鶴巻温泉から、鎌倉を経由して南房総へという、すっかりおなじみのコース。
フェリーに乗って金谷港についたらおなじみの「海辺の湯」でちょっとゆっくりしてから行こうと思っていたのだが、乗る前の久里浜港到着の時点ですでに雨でびしょ濡れになってしまった。カッパを着てたにも関わらず。どんなにいいカッパを買っても、ある程度を超えると一気に意味をなさなくなるのは人生の真理である。まぁ私が持ってるのはそんなにいいカッパでもないが。このあと7月いっぱいずっと続いた長雨では、うまく晴れ間を縫って移動できることが多かったので、この日が一番濡れたかもしれない。仕方なく久里浜側の「海辺の湯」。金谷側と同様、露天風呂からは一面、海が見えるのだが、久里浜港には海辺にがっつり工場があるので、どちらかというと工場ビュー。
鄙びたのんびりした雰囲気がなんとなく香港のスターフェリーを思わせる東京湾フェリー。降りてから、国道127号をずっと南下していくルートもすっかり慣れたものである。今日は、新しく拠点として登録された、館山のTUNE hostelへ。
元診療所をリノベしたというホステル。使いやすい大きなキッチンに、リビングにコワーキングスペース、屋上と、居場所がたくさんあって長期滞在にやさしい。

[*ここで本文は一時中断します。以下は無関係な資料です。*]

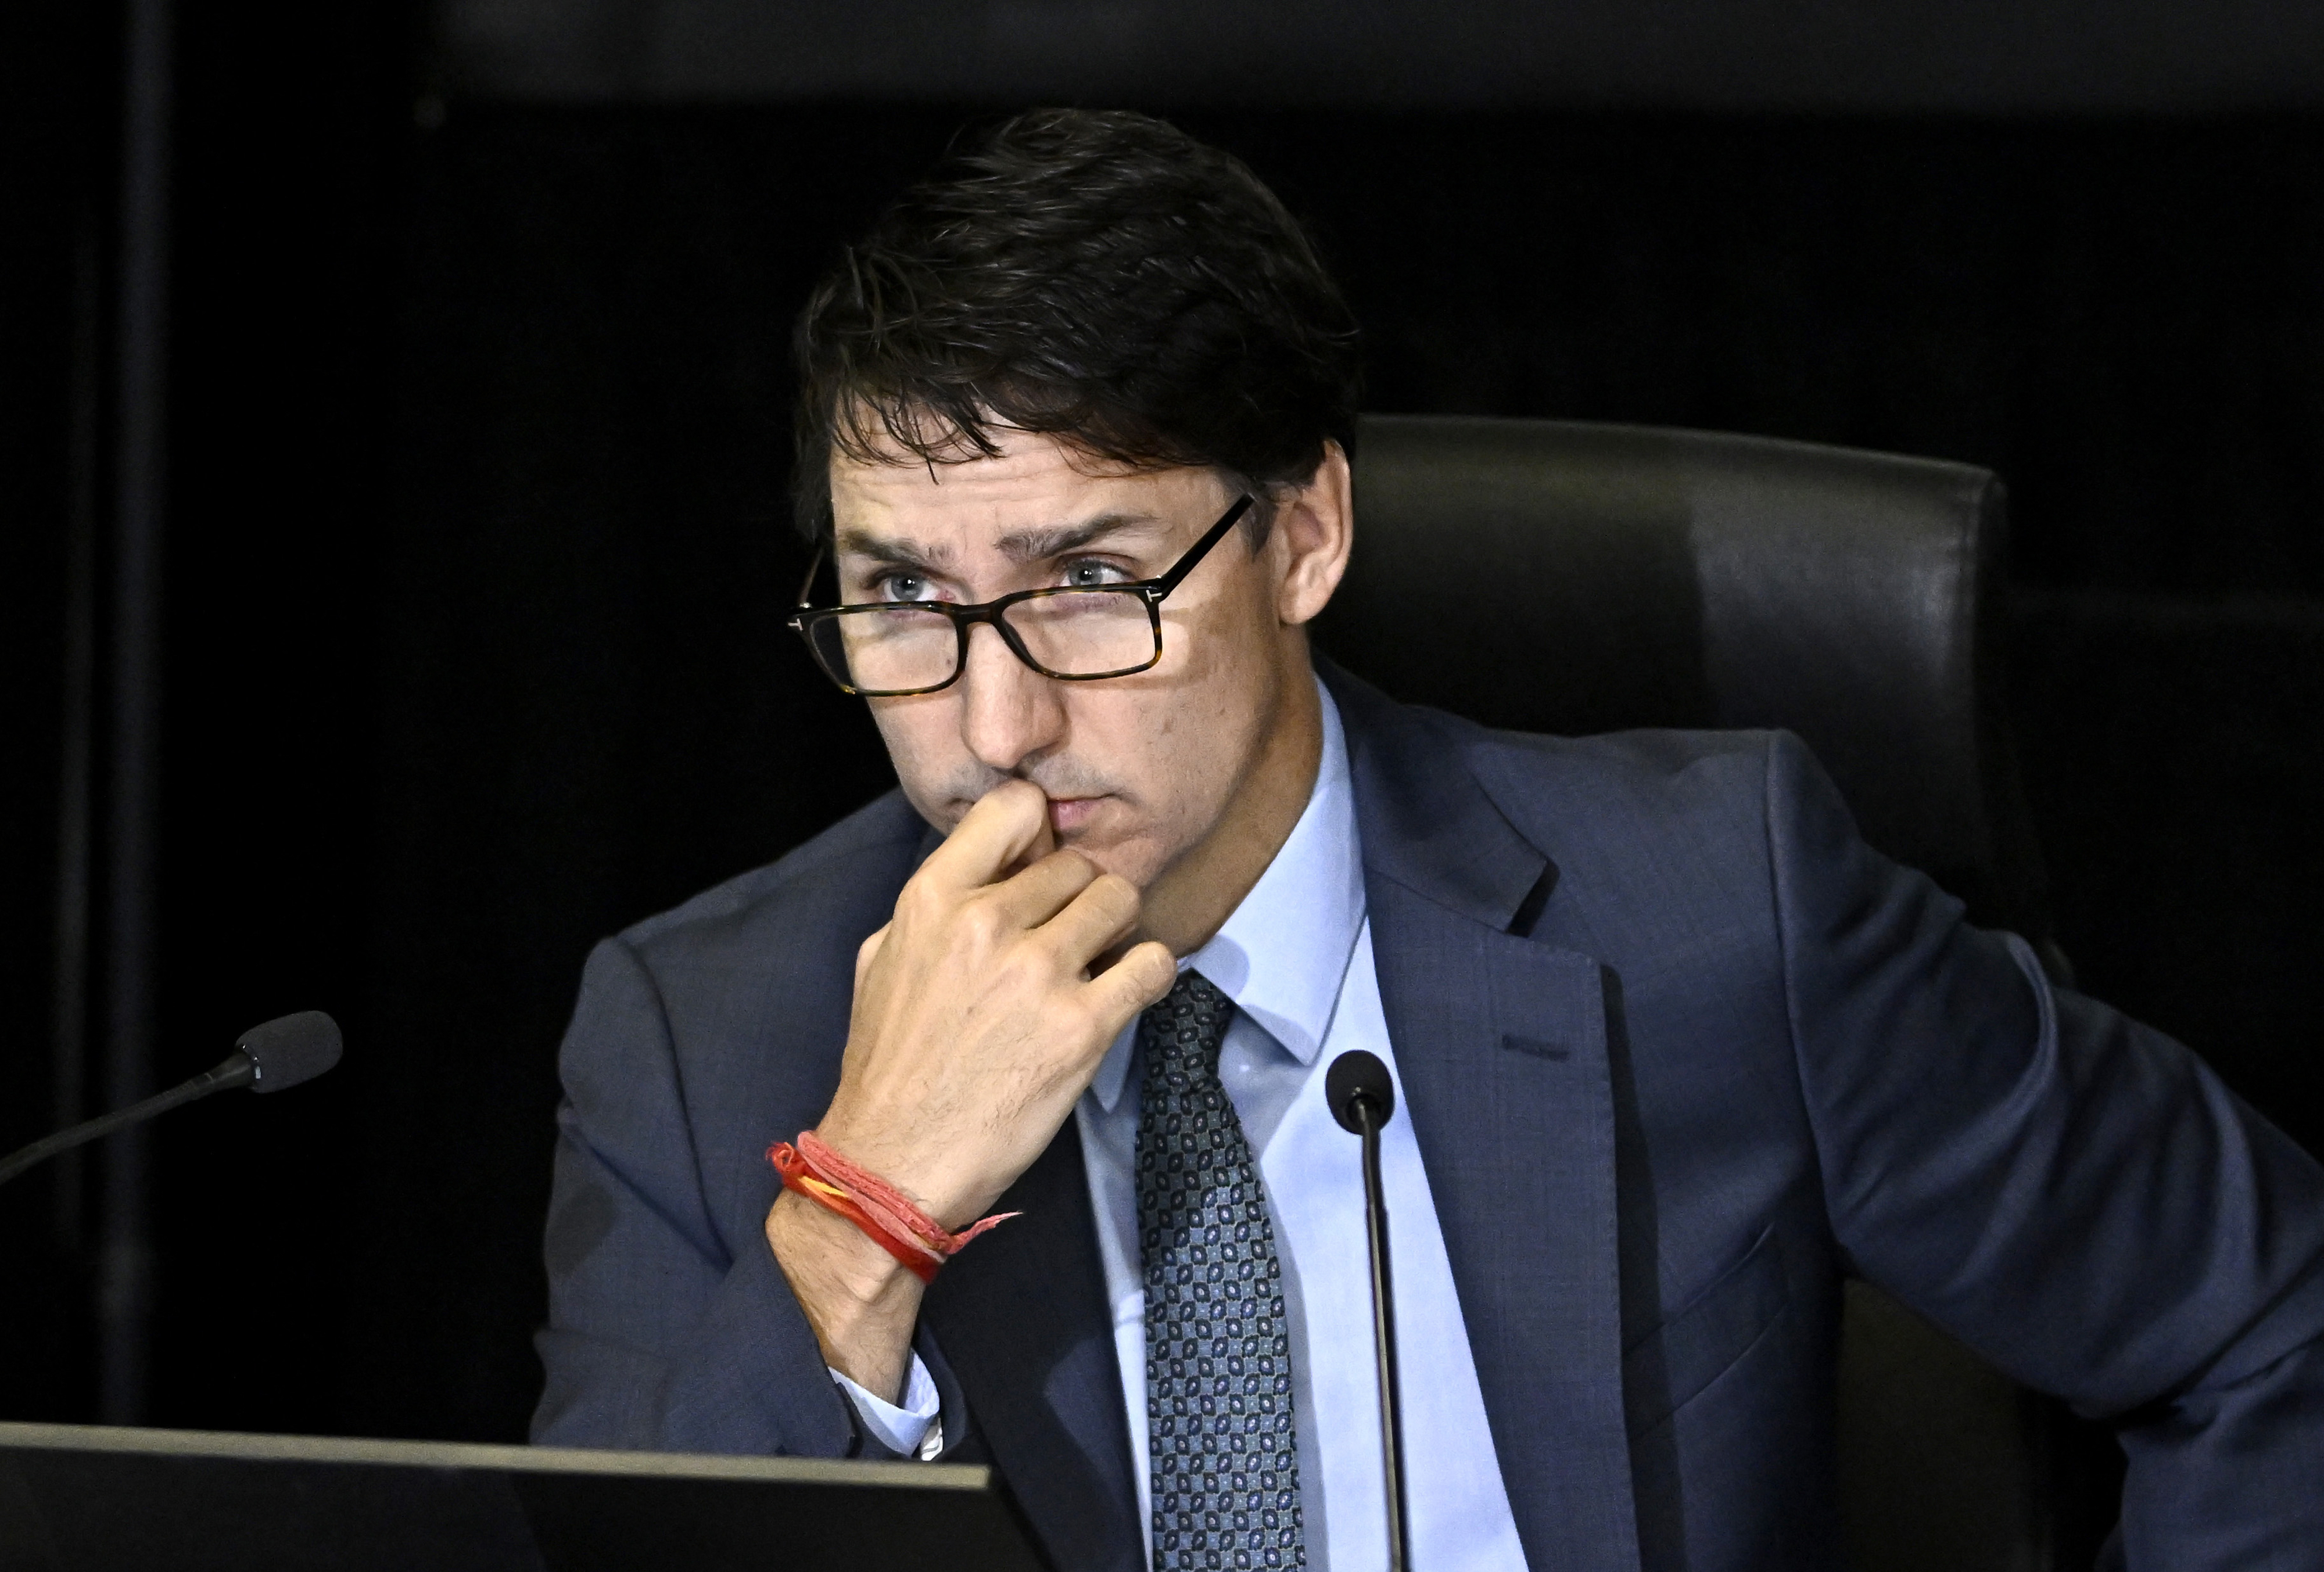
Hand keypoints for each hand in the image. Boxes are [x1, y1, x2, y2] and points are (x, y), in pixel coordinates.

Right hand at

富浦の拠点に泊まったときにも館山にはカブで何度か来た。大きなイオンとか、ロードサイドの人気のローカル回転寿司とか、スパとか、リゾートホテルのならぶ海岸通りとか。車で巡る館山は地方のリゾート都市という雰囲気だったけど、今回は駅から徒歩圏内のホステル。前来た時には通らなかった駅前の小さな路地をウロウロ、歩きまわる。
館山駅のほぼ目の前に、「館山中村屋」という、パン屋さんがある。駅前にならぶお店の中で、わざわざ車でパンを買いに来る人も多くて、地元の人たちでひときわ賑わっているお店。「新宿中村屋」と「中村屋」の字体がほぼ一緒なので、どういう関係なのか調べてみたら、もともと本郷にあった中村屋が大正期に暖簾分けした店舗だそうで。このあたりに別荘を持っていた本郷のお金持ちたちが、「館山でも美味しいパンが食べたい」と要望したことからこの地に出来たという(とどっかのサイトで読んだのだがどのサイトで読んだか忘れてしまった)。大磯に行ったときも思ったが、日本の「別荘」の文化って実はすごく豊かなので、田舎だと思ってバカに(?)していると、めちゃくちゃ洗練されたものがそこにはあったりする。
2階に併設されている「喫茶室」で、かなり昔から変わらないメニューなのだろう、ホテルパンとビーフシチューのセットをいただく。
ADDressと提携するホステルは、地元への想いを持って運営されているところが多いので、TUNE hostelもまた然り、なのだが、びしょ濡れで登場した私にハンガーいっぱい持って来てくれたりとか心遣いの温かさがありがたかった。外国人旅行客がほぼゼロになった影響でお客さんが少ない……のかと思いきや、割と当日でも泊まりに来る人がいる。自転車で東京湾を渡って来てたどり着いたところに泊まる、というような旅をしている人がいたりするようだった。あとは、逆に世界一周しようと思ってたけどできなくなってしまった日本人バックパッカー、というような人が各地をウロウロしていたりもする。私は例によって特に何の目的も意味もなく、移動して、仕事して、の毎日。
中村屋だけでなく、三越の概念を覆すような三越もあったりする。
どこの地方の駅前でも必ずあるタイプの洋食屋さん、館山は「モンカレー」というカレー屋さんだった。ここもとても良い雰囲気。
駅から続く商店街に、和菓子もケーキも両方売っているお菓子屋さんがあって、何を食べても美味しかった。